Light is 2x36W in about 150l and there's no added gaceous CO2. I've added some NPK + trace and Easycarbo, high both at no more than half he recommended doses (as I've not got into the habit yet).

There are no fish in yet. 
In the next day or so I will be adding at least 6 Amano shrimp and (if the LFS Hhas cleared up their Ick) some Otos. 

Any Oberon suggestions to clear he Diatoms?


----------



## Tom (13 Jun 2011)

What's your substrate?


----------



## Bobtastic (13 Jun 2011)

Idris is using akadama. Just had a look at his journal and confirmed.


----------



## idris (13 Jun 2011)

Like Bob says


----------



## Fred Dulley (13 Jun 2011)

Manual removal and lots of water changes will see it go. Continue giving the plants everything they want too.
I'm sure you know that if you dose Easycarbo then you are required to do 50% water change per week because of the elevated plant growth rate (which leads to more production of metabollic waste).


----------



## idris (13 Jun 2011)

Fred Dulley said:
			
		

> ...I'm sure you know that if you dose Easycarbo then you are required to do 50% water change per week because of the elevated plant growth rate (which leads to more production of metabollic waste).


Of course I knew that


----------



## Bobtastic (13 Jun 2011)

idris said:
			
		

> Fred Dulley said:
> 
> 
> 
> ...


Well, as you should be doing at least one 50% water change a week it shouldn't make a difference to you right Idris? ....Right?


----------



## Stu Worrall (13 Jun 2011)

how many hours are your lights on for idris?


----------



## Morgan Freeman (13 Jun 2011)

Same problems here. Check your filter isn't full of gunk and manual removal. It's tiresome but it needs to be done.


----------



## idris (13 Jun 2011)

Bobtastic said:
			
		

> Well, as you should be doing at least one 50% water change a week it shouldn't make a difference to you right Idris? ....Right?

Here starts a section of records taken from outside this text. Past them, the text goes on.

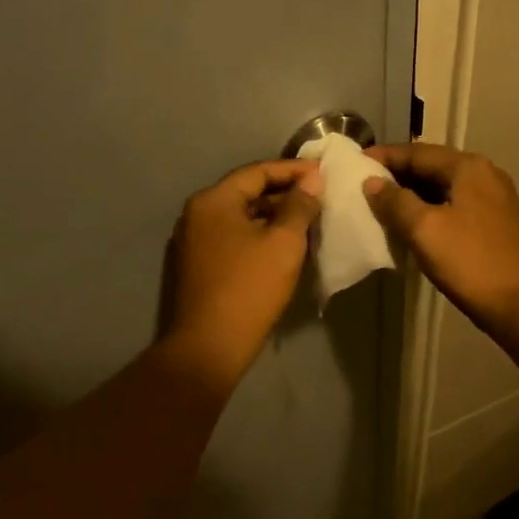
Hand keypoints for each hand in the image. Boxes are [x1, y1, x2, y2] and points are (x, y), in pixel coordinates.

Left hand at [161, 158, 322, 386]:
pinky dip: (259, 234)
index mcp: (213, 201)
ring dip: (273, 215)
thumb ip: (300, 206)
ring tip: (308, 220)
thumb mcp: (284, 243)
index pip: (258, 171)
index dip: (293, 170)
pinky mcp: (198, 265)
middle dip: (284, 193)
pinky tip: (284, 245)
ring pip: (241, 217)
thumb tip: (312, 180)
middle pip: (247, 192)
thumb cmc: (249, 288)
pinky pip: (234, 237)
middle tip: (319, 196)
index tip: (324, 173)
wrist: (209, 347)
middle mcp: (198, 214)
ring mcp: (194, 241)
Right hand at [363, 144, 518, 337]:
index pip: (418, 152)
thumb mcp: (424, 229)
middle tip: (365, 184)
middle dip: (399, 174)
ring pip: (444, 187)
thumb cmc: (470, 261)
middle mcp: (485, 175)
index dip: (385, 156)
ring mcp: (495, 199)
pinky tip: (413, 224)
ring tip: (383, 204)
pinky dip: (431, 208)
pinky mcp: (497, 223)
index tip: (356, 163)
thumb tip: (372, 183)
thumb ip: (395, 201)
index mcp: (468, 167)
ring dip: (414, 193)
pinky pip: (456, 205)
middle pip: (433, 166)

Not quite doing 50% changes but I'm doing them more than once a week, so yes, it shouldn't make any difference.



			
				stuworrall said:
			
		

> how many hours are your lights on for idris?


12hrs.



			
				Morgan Freeman said:
			
		

> Same problems here. Check your filter isn't full of gunk and manual removal. It's tiresome but it needs to be done.


The media is pretty clean, and getting rinsed when I do water changes.


----------



## Stu Worrall (13 Jun 2011)

idris said:
			
		

> stuworrall said:
> 
> 
> 
> ...



Sweet Lincoln's mullet!

You may want to drop that down to 5 hrs on startup now youve got water in it.  12hrs is ok for DSM but not for filled start     might help out with the algae


----------



## Bobtastic (13 Jun 2011)

Oooops! I didn't realise that you were still running your lights that long! I only have my in 5hrs and I am running my Co2 up to high heaven and dosing EI!


----------



## idris (13 Jun 2011)

Lights turned off now.  
Guess I'll be reading up on photoperiods this evening.


----------



## ceg4048 (14 Jun 2011)

Diatoms explosions occur when the aquarium is immature and when the hobbyist insists on pulverizing the plants with too much light intensity. Reduce the intensity by at least 50%.

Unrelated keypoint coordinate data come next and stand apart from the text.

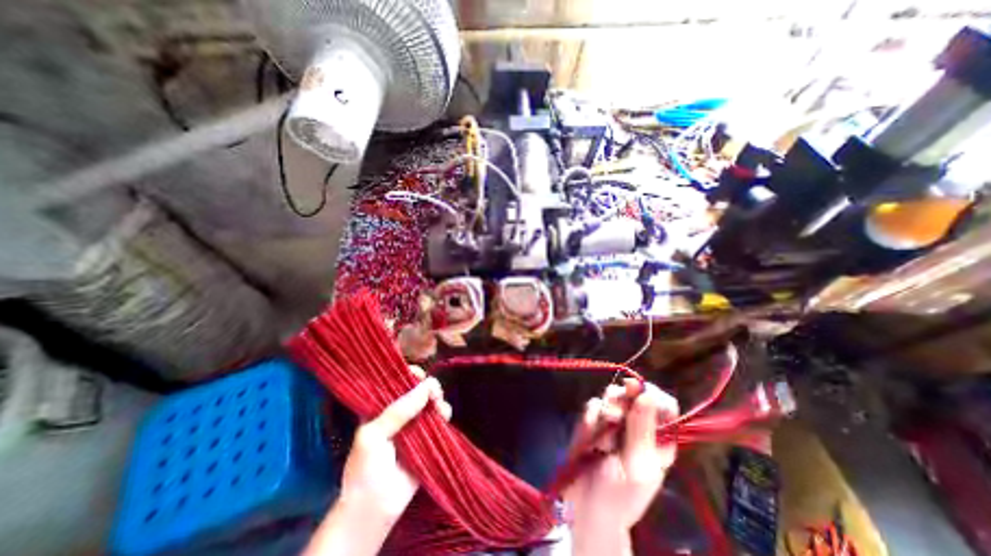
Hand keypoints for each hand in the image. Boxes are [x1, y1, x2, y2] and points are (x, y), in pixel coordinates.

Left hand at [340, 366, 452, 522]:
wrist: (375, 509)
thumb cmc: (365, 469)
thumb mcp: (373, 435)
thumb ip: (398, 410)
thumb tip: (427, 386)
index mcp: (381, 408)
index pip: (396, 383)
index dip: (407, 374)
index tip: (418, 373)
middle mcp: (400, 412)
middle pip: (417, 390)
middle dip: (427, 386)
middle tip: (432, 390)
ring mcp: (416, 424)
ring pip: (431, 402)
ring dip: (437, 398)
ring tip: (437, 404)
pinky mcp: (430, 437)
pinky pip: (441, 419)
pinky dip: (445, 412)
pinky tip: (444, 415)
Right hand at [566, 377, 682, 555]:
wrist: (585, 508)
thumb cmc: (619, 496)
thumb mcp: (637, 467)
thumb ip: (641, 429)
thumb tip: (647, 393)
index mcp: (659, 438)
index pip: (663, 403)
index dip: (651, 394)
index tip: (636, 394)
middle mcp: (637, 424)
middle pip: (633, 392)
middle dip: (622, 400)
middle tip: (614, 415)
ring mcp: (613, 421)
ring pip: (611, 395)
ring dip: (605, 411)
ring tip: (602, 438)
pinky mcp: (593, 421)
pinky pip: (591, 406)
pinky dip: (589, 420)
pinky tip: (589, 441)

I will reiterate that you have no business adding any form of fauna until you can get a grip on plant health. Adding fish does nothing to help your technique and they create more problems than they solve at this time.

Cheers,


----------



## faizal (14 Jun 2011)

Hey Idris!!!   

Just my 2 cents worth,....

1.Lower the light intensity & Duration as Clive & Stu have advised.
2. When you are doing the excel method,...you also don't need to restrict yourself with just a single 50% WC per week (someone throw a towel at my face if I am wrong here please and I will return back to my favourate corner  ). You can do 2-3 WCs ,...as long as you do the WC first ,...and then dose in your nutrients & Excel for the day.

-When you dose Excel it means you will be dosing ferts in accordance to modified EI for Excel Method almost everyday. So,...if you do a 50% WC before you dose your ferts and Excel ,.....it should  help in reducing the diatomic algal bloom.
Also in case you are not aware of it already,.....ideally you should dose the Excel a few minutes before lights on because the Excel has a half life of 12 hours. Hence it's concentration decreases by half after 12 hours.

Hang in there buddy  

Faizal


----------



## Bobtastic (14 Jun 2011)

I think that you can technically do as may water changes as you can stand to do! If you want to do 50% water change everyday you can do that. I believe that it's best to perform water changes b4 the photoperiod.


----------



## idris (14 Jun 2011)

Lights are now on for 5hrs. 

Thanks for all the info, especially from Prof Ceg (though I do feel a bit like I've just had my homework contemptuously thrown across the class room by a preeminent university academic who's been made to teach in primary school.   )


----------



## Stu Worrall (14 Jun 2011)

Something else I forgot about akadama that you might not have noticed on the site.

When you put fresh akadama into a tank it tends to suck all of the hardness out of the water and absorbs it which leaves less for your plants to use.  Due to this im sure the old guide somewhere on here advised multiple water changes in the first few weeks.  Ill try and dig it up


----------



## idris (14 Jun 2011)

If i knew it, I'd forgotten it, so thanks stuworrall. 

FWIW I live in an area with very hard water so that's never going o be a problem as such


----------